Immer wieder war Jacks Blick während der Unterhaltung über das Heiligengrab hinweggegangen. Er sah das Farnkraut, das aus dem Mauerwerk herauswuchs. Die niedrigen Zwergpappeln, die das Grab im Viereck umstanden, schimmerten silbrig.
Die Stille auf der Höhe schien vollkommen zu sein. Und in dieser Stille, die nur durch die Geräusche der Essenden, Sallys Fragen und den Ausführungen des Professors gestört wurde, erschienen die Ereignisse, die sie vor wenigen Stunden erlebt hatten, einfach unglaubhaft.
»So, das reicht bis heute Abend«, durchbrach die sonore Stimme Atkins das inzwischen eingetretene Schweigen. Er griff in die Hemdtasche und holte einen Zwilling der verkrumpelten Zigarette hervor. Nachdem er den Tabak entzündet hatte, lehnte er sich gewaltig paffend zurück.
»Aber, aber!« Jack schnalzte missbilligend mit der Zunge. »Das wird Sie umbringen, Professor! Diese Zigaretten! Mit etwas Willenskraft wäre doch viel erreicht.«
»Ich zerreiße Sie noch in der Luft, Jack«, drohte Atkins und Sally konnte sich eines Lachens nicht erwehren.

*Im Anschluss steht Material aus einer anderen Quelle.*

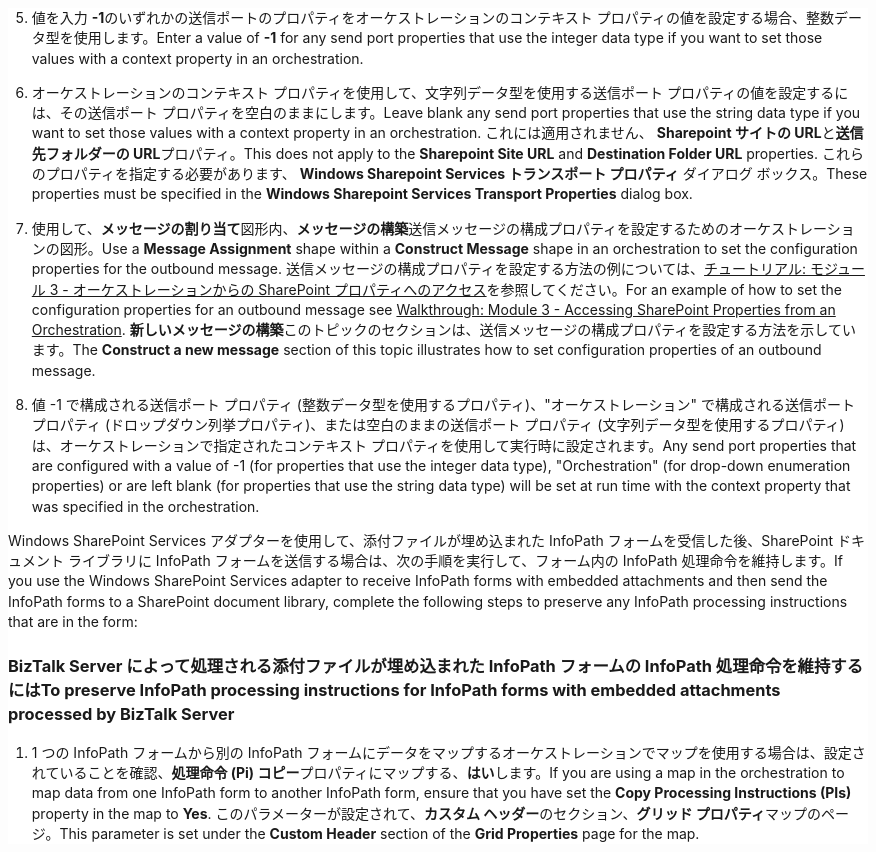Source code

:    5.  <span data-ttu-id="be3af-209">値を入力 **-1**のいずれかの送信ポートのプロパティをオーケストレーションのコンテキスト プロパティの値を設定する場合、整数データ型を使用します。</span><span class="sxs-lookup"><span data-stu-id="be3af-209">Enter a value of **-1** for any send port properties that use the integer data type if you want to set those values with a context property in an orchestration.</span></span>  

   6.  <span data-ttu-id="be3af-210">オーケストレーションのコンテキスト プロパティを使用して、文字列データ型を使用する送信ポート プロパティの値を設定するには、その送信ポート プロパティを空白のままにします。</span><span class="sxs-lookup"><span data-stu-id="be3af-210">Leave blank any send port properties that use the string data type if you want to set those values with a context property in an orchestration.</span></span> <span data-ttu-id="be3af-211">これには適用されません、 **Sharepoint サイトの URL**と**送信先フォルダーの URL**プロパティ。</span><span class="sxs-lookup"><span data-stu-id="be3af-211">This does not apply to the **Sharepoint Site URL** and **Destination Folder URL** properties.</span></span> <span data-ttu-id="be3af-212">これらのプロパティを指定する必要があります、 **Windows Sharepoint Services トランスポート プロパティ** ダイアログ ボックス。</span><span class="sxs-lookup"><span data-stu-id="be3af-212">These properties must be specified in the **Windows Sharepoint Services Transport Properties** dialog box.</span></span>  

   7.  <span data-ttu-id="be3af-213">使用して、**メッセージの割り当て**図形内、**メッセージの構築**送信メッセージの構成プロパティを設定するためのオーケストレーションの図形。</span><span class="sxs-lookup"><span data-stu-id="be3af-213">Use a **Message Assignment** shape within a **Construct Message** shape in an orchestration to set the configuration properties for the outbound message.</span></span> <span data-ttu-id="be3af-214">送信メッセージの構成プロパティを設定する方法の例については、[チュートリアル: モジュール 3 - オーケストレーションからの SharePoint プロパティへのアクセス](../core/walkthrough-module-3-accessing-sharepoint-properties-from-an-orchestration.md)を参照してください。</span><span class="sxs-lookup"><span data-stu-id="be3af-214">For an example of how to set the configuration properties for an outbound message see [Walkthrough: Module 3 - Accessing SharePoint Properties from an Orchestration](../core/walkthrough-module-3-accessing-sharepoint-properties-from-an-orchestration.md).</span></span> <span data-ttu-id="be3af-215">**新しいメッセージの構築**このトピックのセクションは、送信メッセージの構成プロパティを設定する方法を示しています。</span><span class="sxs-lookup"><span data-stu-id="be3af-215">The **Construct a new message** section of this topic illustrates how to set configuration properties of an outbound message.</span></span>  

   8.  <span data-ttu-id="be3af-216">値 -1 で構成される送信ポート プロパティ (整数データ型を使用するプロパティ)、"オーケストレーション" で構成される送信ポート プロパティ (ドロップダウン列挙プロパティ)、または空白のままの送信ポート プロパティ (文字列データ型を使用するプロパティ) は、オーケストレーションで指定されたコンテキスト プロパティを使用して実行時に設定されます。</span><span class="sxs-lookup"><span data-stu-id="be3af-216">Any send port properties that are configured with a value of -1 (for properties that use the integer data type), "Orchestration" (for drop-down enumeration properties) or are left blank (for properties that use the string data type) will be set at run time with the context property that was specified in the orchestration.</span></span>  

   <span data-ttu-id="be3af-217">Windows SharePoint Services アダプターを使用して、添付ファイルが埋め込まれた InfoPath フォームを受信した後、SharePoint ドキュメント ライブラリに InfoPath フォームを送信する場合は、次の手順を実行して、フォーム内の InfoPath 処理命令を維持します。</span><span class="sxs-lookup"><span data-stu-id="be3af-217">If you use the Windows SharePoint Services adapter to receive InfoPath forms with embedded attachments and then send the InfoPath forms to a SharePoint document library, complete the following steps to preserve any InfoPath processing instructions that are in the form:</span></span>  

### <a name="to-preserve-infopath-processing-instructions-for-infopath-forms-with-embedded-attachments-processed-by-biztalk-server"></a><span data-ttu-id="be3af-218">BizTalk Server によって処理される添付ファイルが埋め込まれた InfoPath フォームの InfoPath 処理命令を維持するには</span><span class="sxs-lookup"><span data-stu-id="be3af-218">To preserve InfoPath processing instructions for InfoPath forms with embedded attachments processed by BizTalk Server</span></span>  

1.  <span data-ttu-id="be3af-219">1 つの InfoPath フォームから別の InfoPath フォームにデータをマップするオーケストレーションでマップを使用する場合は、設定されていることを確認、**処理命令 (Pi) コピー**プロパティにマップする、**はい**します。</span><span class="sxs-lookup"><span data-stu-id="be3af-219">If you are using a map in the orchestration to map data from one InfoPath form to another InfoPath form, ensure that you have set the **Copy Processing Instructions (PIs)** property in the map to **Yes**.</span></span> <span data-ttu-id="be3af-220">このパラメーターが設定されて、**カスタム ヘッダー**のセクション、**グリッド プロパティ**マップのページ。</span><span class="sxs-lookup"><span data-stu-id="be3af-220">This parameter is set under the **Custom Header** section of the **Grid Properties** page for the map.</span></span>  
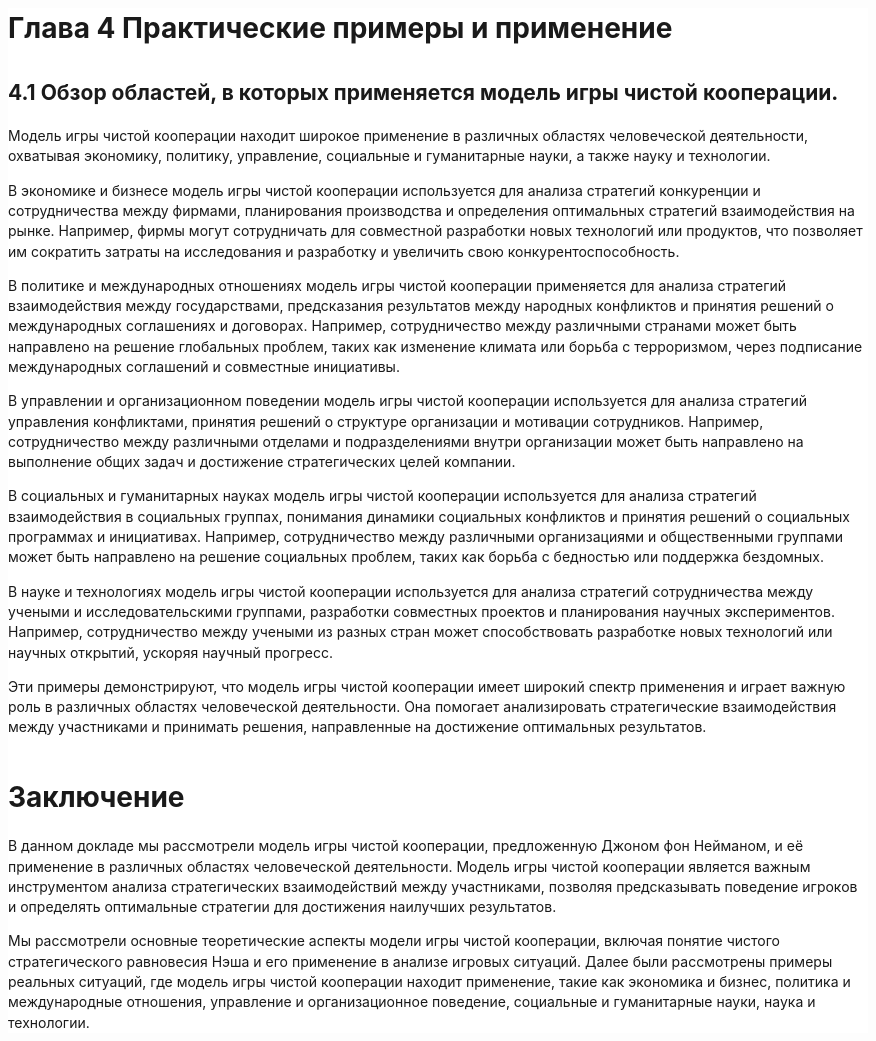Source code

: 
# Глава 4 Практические примеры и применение 

## 4.1 Обзор областей, в которых применяется модель игры чистой кооперации. 

Модель игры чистой кооперации находит широкое применение в различных областях человеческой деятельности, охватывая экономику, политику, управление, социальные и гуманитарные науки, а также науку и технологии.

В экономике и бизнесе модель игры чистой кооперации используется для анализа стратегий конкуренции и сотрудничества между фирмами, планирования производства и определения оптимальных стратегий взаимодействия на рынке. Например, фирмы могут сотрудничать для совместной разработки новых технологий или продуктов, что позволяет им сократить затраты на исследования и разработку и увеличить свою конкурентоспособность.

В политике и международных отношениях модель игры чистой кооперации применяется для анализа стратегий взаимодействия между государствами, предсказания результатов между народных конфликтов и принятия решений о международных соглашениях и договорах. Например, сотрудничество между различными странами может быть направлено на решение глобальных проблем, таких как изменение климата или борьба с терроризмом, через подписание международных соглашений и совместные инициативы.

В управлении и организационном поведении модель игры чистой кооперации используется для анализа стратегий управления конфликтами, принятия решений о структуре организации и мотивации сотрудников. Например, сотрудничество между различными отделами и подразделениями внутри организации может быть направлено на выполнение общих задач и достижение стратегических целей компании.

В социальных и гуманитарных науках модель игры чистой кооперации используется для анализа стратегий взаимодействия в социальных группах, понимания динамики социальных конфликтов и принятия решений о социальных программах и инициативах. Например, сотрудничество между различными организациями и общественными группами может быть направлено на решение социальных проблем, таких как борьба с бедностью или поддержка бездомных.

В науке и технологиях модель игры чистой кооперации используется для анализа стратегий сотрудничества между учеными и исследовательскими группами, разработки совместных проектов и планирования научных экспериментов. Например, сотрудничество между учеными из разных стран может способствовать разработке новых технологий или научных открытий, ускоряя научный прогресс.

Эти примеры демонстрируют, что модель игры чистой кооперации имеет широкий спектр применения и играет важную роль в различных областях человеческой деятельности. Она помогает анализировать стратегические взаимодействия между участниками и принимать решения, направленные на достижение оптимальных результатов.


# Заключение

В данном докладе мы рассмотрели модель игры чистой кооперации, предложенную Джоном фон Нейманом, и её применение в различных областях человеческой деятельности. Модель игры чистой кооперации является важным инструментом анализа стратегических взаимодействий между участниками, позволяя предсказывать поведение игроков и определять оптимальные стратегии для достижения наилучших результатов.

Мы рассмотрели основные теоретические аспекты модели игры чистой кооперации, включая понятие чистого стратегического равновесия Нэша и его применение в анализе игровых ситуаций. Далее были рассмотрены примеры реальных ситуаций, где модель игры чистой кооперации находит применение, такие как экономика и бизнес, политика и международные отношения, управление и организационное поведение, социальные и гуманитарные науки, наука и технологии.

»Wie wäre es denn, wenn wir nun eine kleine Wacheinteilung vornehmen, Professor, damit die übrigen ausruhen können. Sie werden doch …«
»Zuerst werde ich böse, wenn ihr mich weiterhin siezt, als würden wir uns das erste Mal sehen. Ich heiße John!«
»Nun gut, Prof … John! … Ich übernehme die erste Wache. Es ist gleich zwei Uhr nachmittags. Ich bleibe bis vier Uhr dort unten, wo die Seitenschlucht in die Hauptschlucht einbiegt. Bei Gefahr komme ich sofort zurück. Sollte das nicht mehr gehen, gebe ich einen kurzen Feuerstoß aus dem Gewehr ab.« Er sah Abu an. »Die zweite Wache übernimmt Abu, die dritte du, John. Sally bleibt hier.« Er warf seiner Schwester einen Blick zu, der keinen Widerspruch duldete, und fuhr fort: »Danach wird es auch Zeit, dass wir uns auf den Weg machen. Glaubst du, dass wir es in einer Nacht schaffen werden, John?«
»Bestimmt, Jack!«, nickte der Professor. »Die Erdwand kann höchstens noch zwei Yards dick sein.«
»Nur zwei Yards? Na, das sollten wir gemeinsam mit Abu spielend schaffen, oder?«
»Ich bin auch noch da, Jack!«, maulte Sally, die sich wie aus dem Spiel genommen fühlte.
»Verzeih, Sally«, lenkte er ein.
Jack nahm noch einen Schluck aus der Flasche, ehe er im Gewirr des Bewuchses verschwand. Kopfschüttelnd blickten Sally und Atkins ihm nach.